Coristine, a recent high school graduate-turned-technologist, was part of the small group of Musk loyalists recently granted full-time positions at the General Services Administration, which the so-called Department of Government Efficiency used as its main hub.
A White House official confirmed that he resigned Monday, though the reasons remain unclear. By Tuesday afternoon, his government email and Google Workspace accounts were deactivated, and his name was removed from the internal White House DOGE directory.
Coristine’s time at DOGE was short but chaotic. Hired early in President Donald Trump’s second term, he quickly became an example of the agency’s dysfunction: young, unqualified, and given broad access to sensitive government systems. He attended high-level meetings across federal agencies, including the State Department, the Department of Homeland Security, and the Department of Education.

His persona only made things more absurd. Coristine embraced the nickname “Big Balls,” even adding it to his LinkedIn profile—something Musk reportedly found hilarious.

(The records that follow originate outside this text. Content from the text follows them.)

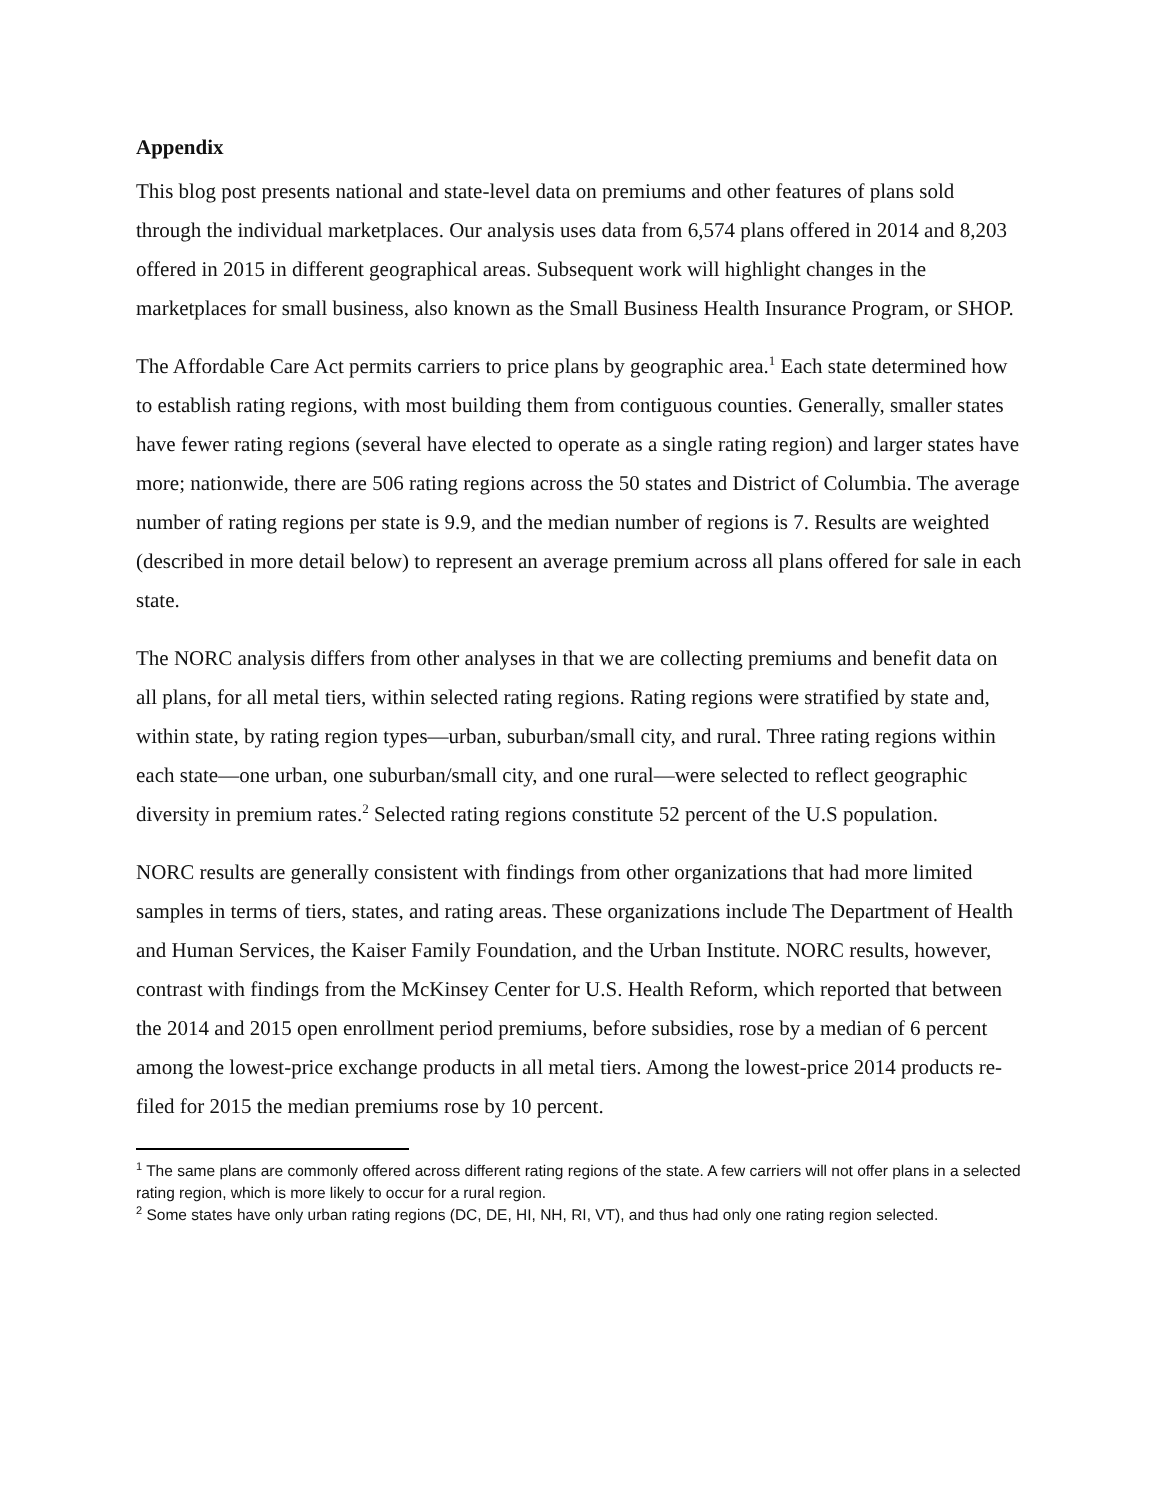Appendix
This blog post presents national and state-level data on premiums and other features of plans sold through the individual marketplaces. Our analysis uses data from 6,574 plans offered in 2014 and 8,203 offered in 2015 in different geographical areas. Subsequent work will highlight changes in the marketplaces for small business, also known as the Small Business Health Insurance Program, or SHOP.
The Affordable Care Act permits carriers to price plans by geographic area.<sup>1</sup> Each state determined how to establish rating regions, with most building them from contiguous counties. Generally, smaller states have fewer rating regions (several have elected to operate as a single rating region) and larger states have more; nationwide, there are 506 rating regions across the 50 states and District of Columbia. The average number of rating regions per state is 9.9, and the median number of regions is 7. Results are weighted (described in more detail below) to represent an average premium across all plans offered for sale in each state.
The NORC analysis differs from other analyses in that we are collecting premiums and benefit data on all plans, for all metal tiers, within selected rating regions. Rating regions were stratified by state and, within state, by rating region types—urban, suburban/small city, and rural. Three rating regions within each state—one urban, one suburban/small city, and one rural—were selected to reflect geographic diversity in premium rates.<sup>2</sup> Selected rating regions constitute 52 percent of the U.S population.
NORC results are generally consistent with findings from other organizations that had more limited samples in terms of tiers, states, and rating areas. These organizations include The Department of Health and Human Services, the Kaiser Family Foundation, and the Urban Institute. NORC results, however, contrast with findings from the McKinsey Center for U.S. Health Reform, which reported that between the 2014 and 2015 open enrollment period premiums, before subsidies, rose by a median of 6 percent among the lowest-price exchange products in all metal tiers. Among the lowest-price 2014 products re-filed for 2015 the median premiums rose by 10 percent.
<sup>1</sup> The same plans are commonly offered across different rating regions of the state. A few carriers will not offer plans in a selected rating region, which is more likely to occur for a rural region.
<sup>2</sup> Some states have only urban rating regions (DC, DE, HI, NH, RI, VT), and thus had only one rating region selected.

“People on LinkedIn take themselves, like, super seriously and are pretty averse to risk, and I was like, ‘I want to be neither of those things,’” Coristine said in a Fox News interview in May. “Honestly, I didn’t even think anyone would notice.”
Well, they noticed. And so did the cast of “Saturday Night Live,” which mentioned him during a cold open in March.
But it wasn’t just the nickname that attracted attention. Coristine’s rapid rise—from Neuralink intern and Northeastern University engineering student to DOGE protégé—worried longtime civil servants. He had previously been fired from a data security firm after allegedly leaking sensitive information to a competitor.
Still, he wasn’t a passive figure. Since February, Coristine had been involved in several high-stakes DOGE projects, including efforts to cut the budget at the State Department, where he helped plan the closure of diplomatic posts and layoffs of foreign service staff.
He also participated in activities at the U.S. Agency for International Development and U.S. Citizenship and Immigration Services, and he reportedly attended a Commerce Department meeting about Trump’s “gold card” visa plan, which offers citizenship for $5 million. Just days before his resignation, he was meeting with Treasury officials, according to WIRED.
Democrats, unsurprisingly, celebrated his departure.
“He got DOGE’d. Gone but not forgotten,” Rep. Jared Moskowitz of Florida wrote on X.
“That must be deflating,” quipped Sen. Ruben Gallego of Arizona.
Coristine’s exit comes after Musk’s own departure, suggesting that DOGE’s scorched-earth phase may soon be coming to an end.
Since Musk’s messy breakup with Trump, DOGE staffers have been preparing for the fallout. According to The Washington Post, some of Musk’s allies were already losing access to Federal Aviation Administration buildings. Even before the public feud, Cabinet secretaries had already begun reasserting control over hiring.
Maybe this really is the beginning of the end—and with it, the collapse of a reckless cost-cutting campaign that gutted everything from Social Security to scientific research.